═════ Extracted material

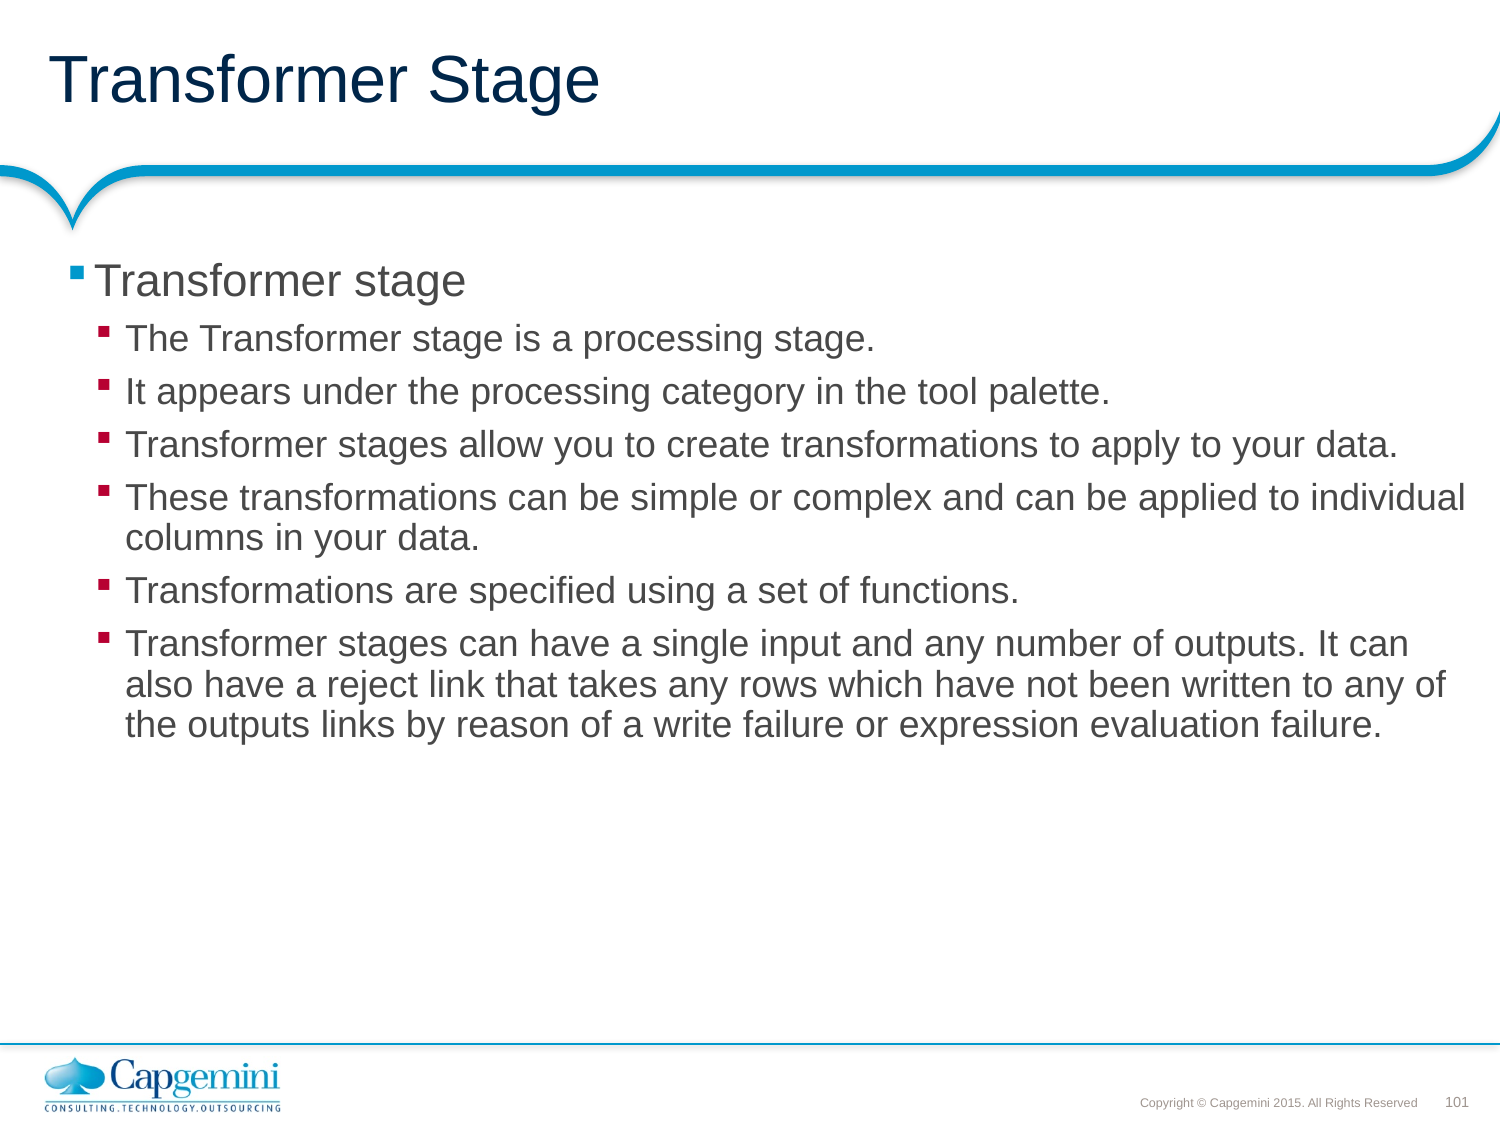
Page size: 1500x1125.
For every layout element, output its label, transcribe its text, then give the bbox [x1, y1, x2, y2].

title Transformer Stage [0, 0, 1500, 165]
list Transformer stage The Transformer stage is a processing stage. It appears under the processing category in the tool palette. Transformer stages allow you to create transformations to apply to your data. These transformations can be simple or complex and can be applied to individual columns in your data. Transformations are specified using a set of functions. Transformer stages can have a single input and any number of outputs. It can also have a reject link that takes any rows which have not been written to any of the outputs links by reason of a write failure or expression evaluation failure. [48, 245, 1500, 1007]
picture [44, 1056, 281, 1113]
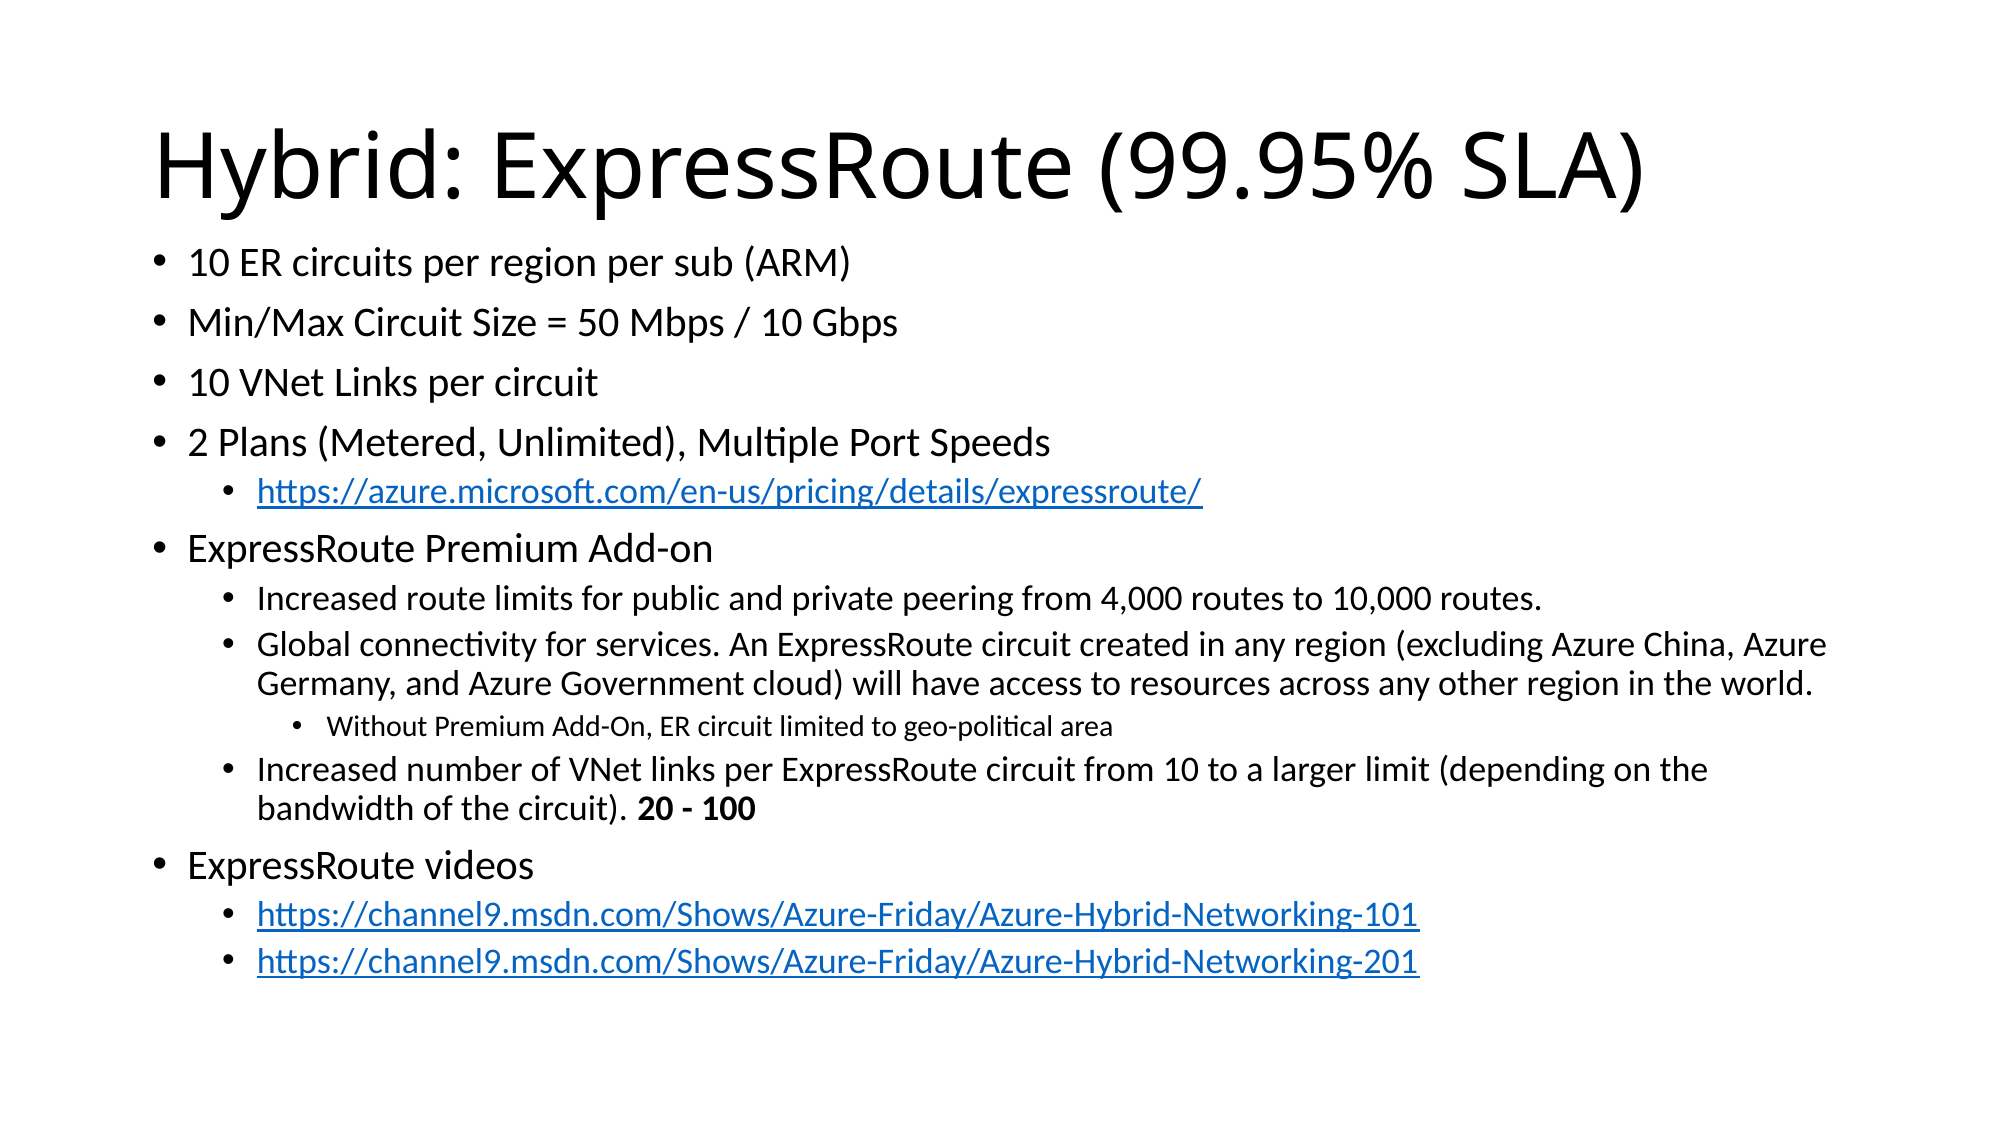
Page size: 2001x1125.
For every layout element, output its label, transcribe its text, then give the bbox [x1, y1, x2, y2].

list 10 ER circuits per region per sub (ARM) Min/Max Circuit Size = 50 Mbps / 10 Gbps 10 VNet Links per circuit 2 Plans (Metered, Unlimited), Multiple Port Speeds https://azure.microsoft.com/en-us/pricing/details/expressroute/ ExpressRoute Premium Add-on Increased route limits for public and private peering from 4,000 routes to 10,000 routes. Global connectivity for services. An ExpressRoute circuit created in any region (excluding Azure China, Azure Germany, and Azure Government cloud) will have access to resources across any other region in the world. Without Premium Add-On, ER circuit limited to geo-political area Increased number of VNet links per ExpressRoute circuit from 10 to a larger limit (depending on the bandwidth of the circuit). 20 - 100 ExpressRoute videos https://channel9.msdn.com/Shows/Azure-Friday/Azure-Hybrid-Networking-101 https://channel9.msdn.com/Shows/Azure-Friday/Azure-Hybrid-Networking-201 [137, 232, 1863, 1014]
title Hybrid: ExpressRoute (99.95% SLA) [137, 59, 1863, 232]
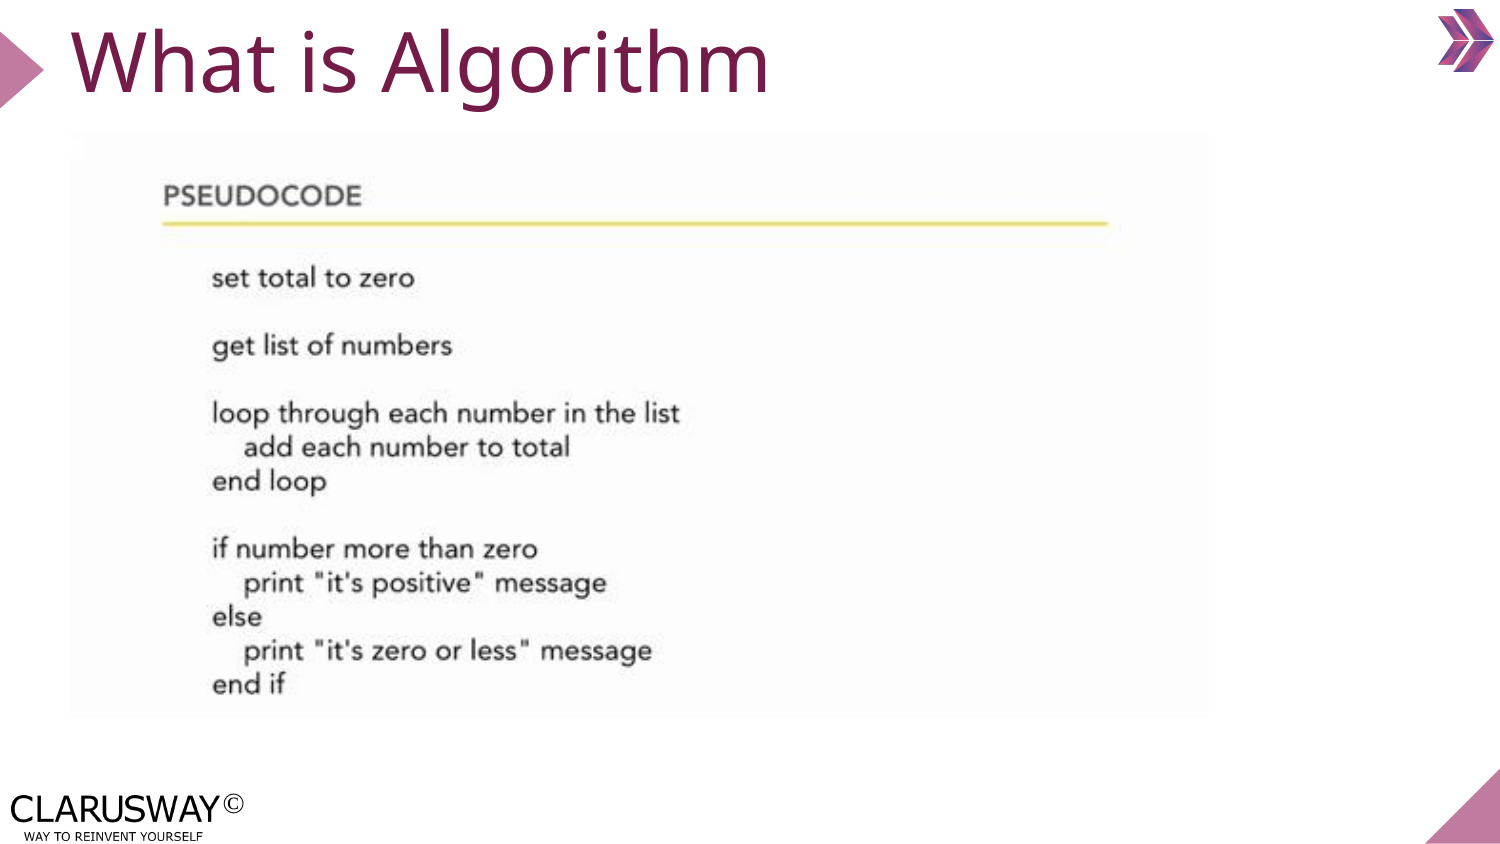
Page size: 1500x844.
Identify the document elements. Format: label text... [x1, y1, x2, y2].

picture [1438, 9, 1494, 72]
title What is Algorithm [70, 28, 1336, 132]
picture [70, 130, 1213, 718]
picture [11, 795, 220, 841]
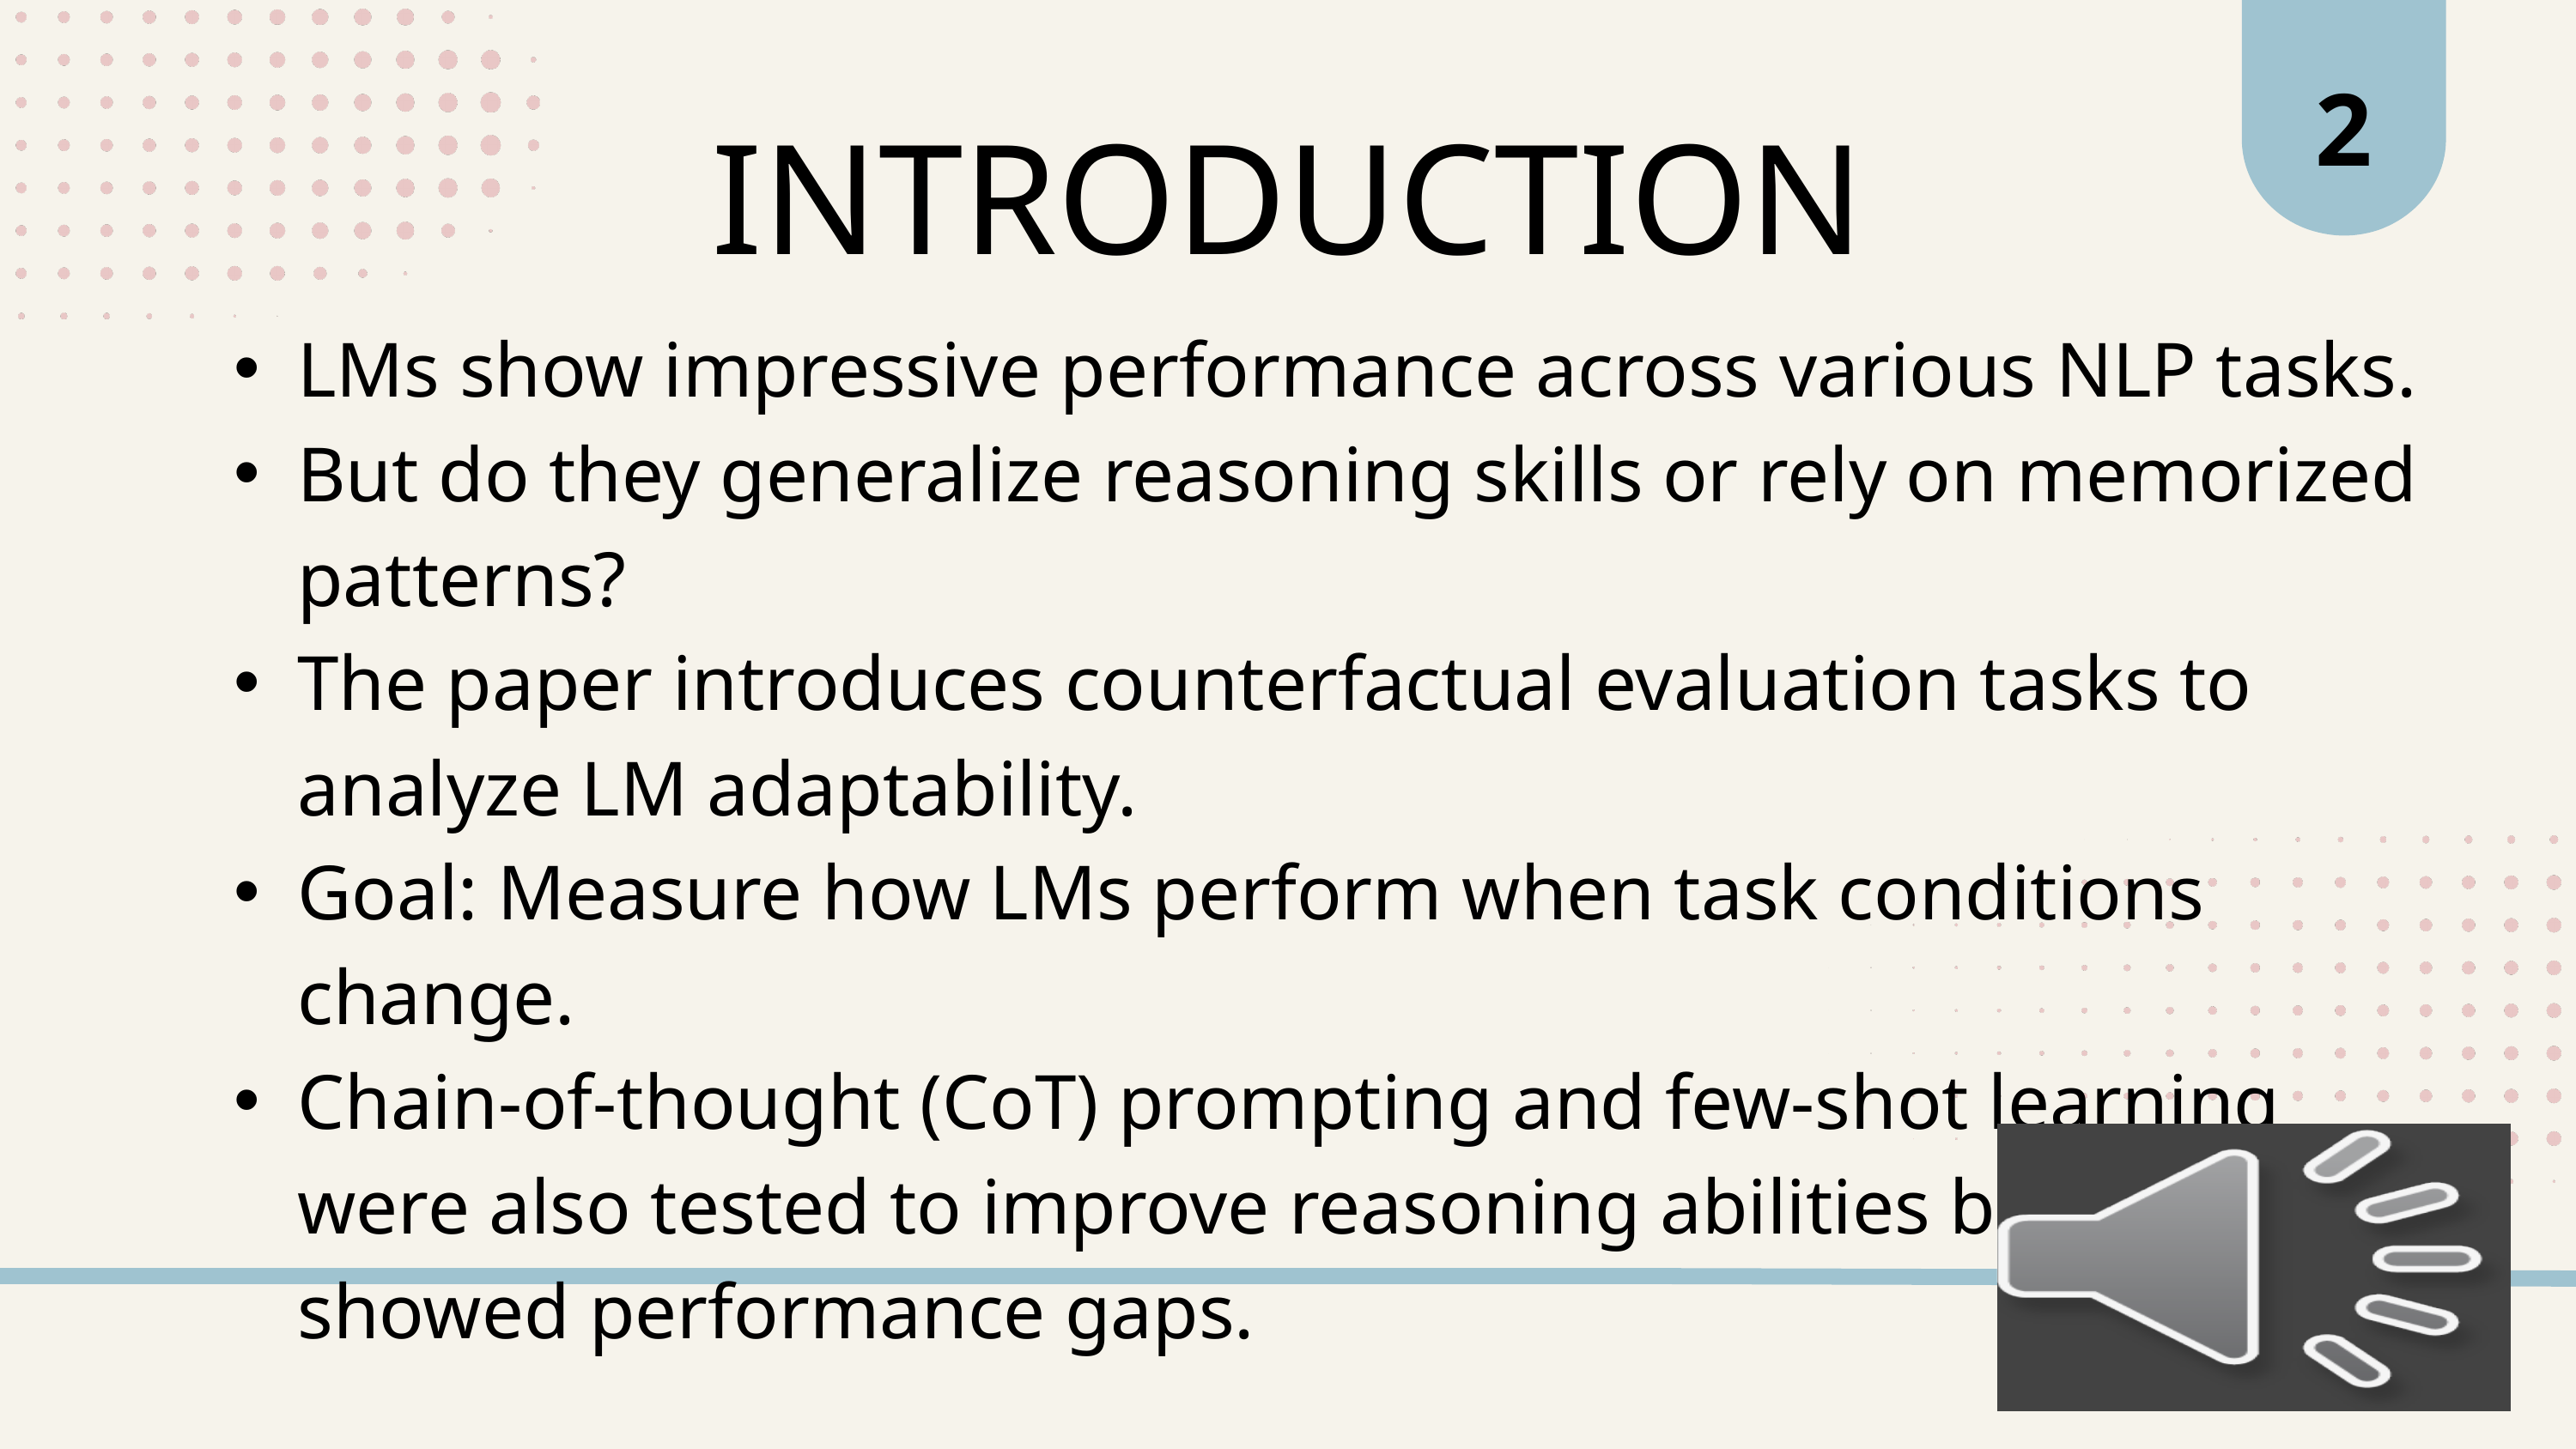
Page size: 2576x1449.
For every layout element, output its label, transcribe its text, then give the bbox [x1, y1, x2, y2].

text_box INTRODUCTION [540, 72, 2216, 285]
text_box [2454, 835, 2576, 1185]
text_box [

══════════

§ **Work item**:
Send back the data above verbatim, leaving out its pictures.

§ **Task solution**:
Page size: 1500x1125.
For every layout element, output its label, transcribe its text, then give the bbox [x1, y1, x2, y2].

title Transformer Stage [0, 0, 1500, 165]
list Transformer stage The Transformer stage is a processing stage. It appears under the processing category in the tool palette. Transformer stages allow you to create transformations to apply to your data. These transformations can be simple or complex and can be applied to individual columns in your data. Transformations are specified using a set of functions. Transformer stages can have a single input and any number of outputs. It can also have a reject link that takes any rows which have not been written to any of the outputs links by reason of a write failure or expression evaluation failure. [48, 245, 1500, 1007]
picture [44, 1056, 281, 1113]
Page size: 2001x1125.
For every layout element, output its label, transcribe its text, then give the bbox [x1, y1, x2, y2].

list 10 ER circuits per region per sub (ARM) Min/Max Circuit Size = 50 Mbps / 10 Gbps 10 VNet Links per circuit 2 Plans (Metered, Unlimited), Multiple Port Speeds https://azure.microsoft.com/en-us/pricing/details/expressroute/ ExpressRoute Premium Add-on Increased route limits for public and private peering from 4,000 routes to 10,000 routes. Global connectivity for services. An ExpressRoute circuit created in any region (excluding Azure China, Azure Germany, and Azure Government cloud) will have access to resources across any other region in the world. Without Premium Add-On, ER circuit limited to geo-political area Increased number of VNet links per ExpressRoute circuit from 10 to a larger limit (depending on the bandwidth of the circuit). 20 - 100 ExpressRoute videos https://channel9.msdn.com/Shows/Azure-Friday/Azure-Hybrid-Networking-101 https://channel9.msdn.com/Shows/Azure-Friday/Azure-Hybrid-Networking-201 [137, 232, 1863, 1014]
title Hybrid: ExpressRoute (99.95% SLA) [137, 59, 1863, 232]
Page size: 1500x844.
Identify the document elements. Format: label text... [x1, y1, x2, y2].

picture [1438, 9, 1494, 72]
title What is Algorithm [70, 28, 1336, 132]
picture [70, 130, 1213, 718]
picture [11, 795, 220, 841]
Page size: 2576x1449.
For every layout element, output its label, transcribe its text, then give the bbox [x1, y1, x2, y2].

text_box INTRODUCTION [540, 72, 2216, 285]
text_box [2454, 835, 2576, 1185]
text_box [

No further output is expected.